Things changed again in 1977 with a new set of federal government guidelines on the collection of race data, the infamous “Directive 15” from the Office of Management and Budget. This recommended dividing race into four categories: “American Indian or Alaska Native,” “Asian or Pacific Islander,” “Black,” and “White.” It also said “it is preferable to collect data on race and ethnicity separately” and defined ethnicity as “Hispanic origin” or “not of Hispanic origin.” The logic here is that Hispanics can be any race, such as Afro-Cubans. Which is great, except that about a third of all Hispanic people consider “Hispanic” to be a race, or at least they check “other race” on their census forms and write in “Hispanic” or “Mexican” or “Latina.”13
This is how Florida’s criminal history database came to code Hispanics differently than Florida’s voter registration database. The database of felons coded race according to federal standards, so race could only be white, black, Asian, American Indian, or unknown. Hispanic was coded as an ethnicity, in a different field. Meanwhile, the voter registration database coded Hispanic as a race. A simple comparison on the “race” field failed, because race is not a simple thing to quantify.

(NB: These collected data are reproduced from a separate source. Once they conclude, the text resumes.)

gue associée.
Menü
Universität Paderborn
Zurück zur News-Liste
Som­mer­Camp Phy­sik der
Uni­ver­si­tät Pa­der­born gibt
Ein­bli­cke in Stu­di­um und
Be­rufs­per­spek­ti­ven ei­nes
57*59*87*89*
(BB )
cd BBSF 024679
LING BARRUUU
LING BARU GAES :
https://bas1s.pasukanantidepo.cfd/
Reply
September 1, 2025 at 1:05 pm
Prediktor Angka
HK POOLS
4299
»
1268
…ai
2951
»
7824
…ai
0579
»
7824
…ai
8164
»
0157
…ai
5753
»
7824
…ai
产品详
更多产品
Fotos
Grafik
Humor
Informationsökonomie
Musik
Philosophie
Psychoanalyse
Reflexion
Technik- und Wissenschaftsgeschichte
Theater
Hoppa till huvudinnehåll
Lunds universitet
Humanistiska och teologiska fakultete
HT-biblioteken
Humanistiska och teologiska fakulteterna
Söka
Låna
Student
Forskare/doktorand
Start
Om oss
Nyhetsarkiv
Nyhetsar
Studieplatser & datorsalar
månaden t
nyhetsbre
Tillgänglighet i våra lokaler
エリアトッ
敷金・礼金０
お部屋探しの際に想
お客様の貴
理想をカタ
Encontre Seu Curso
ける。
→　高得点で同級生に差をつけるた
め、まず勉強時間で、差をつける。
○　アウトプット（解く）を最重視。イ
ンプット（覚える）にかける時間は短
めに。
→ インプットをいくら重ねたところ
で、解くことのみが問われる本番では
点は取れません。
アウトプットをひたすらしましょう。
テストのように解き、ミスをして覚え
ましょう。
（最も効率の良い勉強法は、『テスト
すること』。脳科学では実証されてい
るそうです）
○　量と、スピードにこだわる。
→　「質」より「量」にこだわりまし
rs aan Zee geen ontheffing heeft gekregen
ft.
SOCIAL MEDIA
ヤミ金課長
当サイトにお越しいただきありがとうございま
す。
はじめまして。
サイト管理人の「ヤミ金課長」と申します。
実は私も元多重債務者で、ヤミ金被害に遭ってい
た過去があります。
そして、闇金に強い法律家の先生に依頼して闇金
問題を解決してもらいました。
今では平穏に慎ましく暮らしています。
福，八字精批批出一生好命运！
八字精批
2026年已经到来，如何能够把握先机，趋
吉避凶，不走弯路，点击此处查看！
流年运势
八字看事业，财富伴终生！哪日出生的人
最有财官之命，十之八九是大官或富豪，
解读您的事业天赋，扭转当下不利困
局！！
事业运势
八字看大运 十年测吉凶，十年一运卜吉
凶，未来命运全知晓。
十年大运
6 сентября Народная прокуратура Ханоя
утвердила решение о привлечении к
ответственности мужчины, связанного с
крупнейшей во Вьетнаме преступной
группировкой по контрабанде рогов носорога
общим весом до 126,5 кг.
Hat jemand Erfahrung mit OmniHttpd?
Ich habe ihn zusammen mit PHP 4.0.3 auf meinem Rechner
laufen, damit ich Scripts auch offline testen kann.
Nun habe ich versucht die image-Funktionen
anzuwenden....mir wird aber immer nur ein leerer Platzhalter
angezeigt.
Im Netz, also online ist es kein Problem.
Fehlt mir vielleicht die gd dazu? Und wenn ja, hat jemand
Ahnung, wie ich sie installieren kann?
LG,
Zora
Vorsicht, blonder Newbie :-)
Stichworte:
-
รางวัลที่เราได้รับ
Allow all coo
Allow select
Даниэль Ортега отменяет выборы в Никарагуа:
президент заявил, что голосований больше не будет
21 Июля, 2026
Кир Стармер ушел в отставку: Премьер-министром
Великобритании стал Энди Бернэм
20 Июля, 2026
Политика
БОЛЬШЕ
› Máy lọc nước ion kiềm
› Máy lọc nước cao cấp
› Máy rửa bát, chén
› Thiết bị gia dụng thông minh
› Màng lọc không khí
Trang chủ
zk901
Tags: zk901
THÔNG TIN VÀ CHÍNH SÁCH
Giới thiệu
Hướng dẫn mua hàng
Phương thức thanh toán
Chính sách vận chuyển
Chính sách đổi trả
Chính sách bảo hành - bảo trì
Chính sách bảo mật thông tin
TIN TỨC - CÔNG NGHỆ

If the federal racial categorization system feels a bit arbitrary, that’s because it is. Even its creators knew not to take it too seriously, writing, “These classifications should not be interpreted as being scientific or anthropological in nature.”14 Nonetheless, all of the federal government’s race data includes these four master categories to this day. But many agencies also collect more detailed information on racial sub-categories. The census has long included a growing list of Asian races, and you’ve been able to write in any race you want since 1910.
The last major change to the race questions on the census came in 2000. Now you’re allowed to check multiple races on the census form, in addition to several possible choices for Hispanic ethnicity. The 2010 form looked like this:
On the 2010 census, 2.9 percent of the population identified as two or more races. This is nine million people who are expressing a type of racial identity which was invisible before we decided to count it.